I recently recommended Wellesley to BIL's mom whose income is low enough that she doesn;t pay taxes and wanted something easy and safe but would still grow.
 
And.....I am in the 15% bracket which it appears is not so much of a detriment in taxable accounts. I also have a few issues with staying to my AA (as well as it being just plain easier)......put it in one of these funds and close your eyes. Yes....if you don't mind re-balancing......and have nerves of steel when things go kaput. I exercise plenty....I don't know why everybody doesn't exercise more (yes....actually I do....but to make a point;))......I eat waaaay too much crap and people wonder why I am stupid enough to do that. Good question.....I often ask myself the same thing. Those Wellington/Wellsley type funds are like being put in a health spa.....the choices are taken out of your hands, just do what they tell you and smile. If you want the absolute most from your savings....then they might not be the best thing. But then again.....they just might be.
 
I suspect they get recommended a lot because they are easy, relatively low cost, well managed funds with good track records. I agree if you are keen on optimizing return and tax efficiency, then slice and dicing with index funds is preferable, but a lot of people don't want to be bothered with tax efficient allocation, rebalancing, etc.

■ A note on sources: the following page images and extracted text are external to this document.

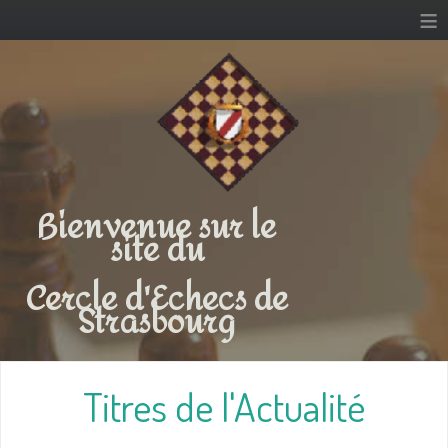
≡
Bienvenue sur le
site du
Cercle d'Echecs de
Strasbourg
Titres de l'Actualité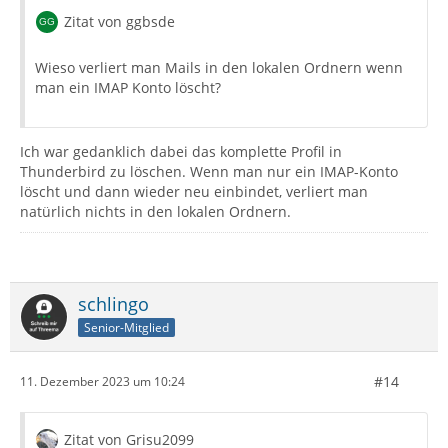
Zitat von ggbsde
Wieso verliert man Mails in den lokalen Ordnern wenn
man ein IMAP Konto löscht?
Ich war gedanklich dabei das komplette Profil in
Thunderbird zu löschen. Wenn man nur ein IMAP-Konto
löscht und dann wieder neu einbindet, verliert man
natürlich nichts in den lokalen Ordnern.
schlingo
Senior-Mitglied
#14
11. Dezember 2023 um 10:24
Zitat von Grisu2099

I recently recommended Wellesley to BIL's mom whose income is low enough that she doesn;t pay taxes and wanted something easy and safe but would still grow.

Certainly, if we were in a higher tax bracket, I would consider other options. But given our situation, and the fact that I want the "spa treatment" :) then W & W will work fine for us. Honestly, I'd rather be out paddling my kayak, or hiking on the Pacific Crest trail than tinkering with investments and trying to squeeze every last drop of money out.
 
My Wellesley fund is in a Roth IRA. I don't have to worry about taxes, right.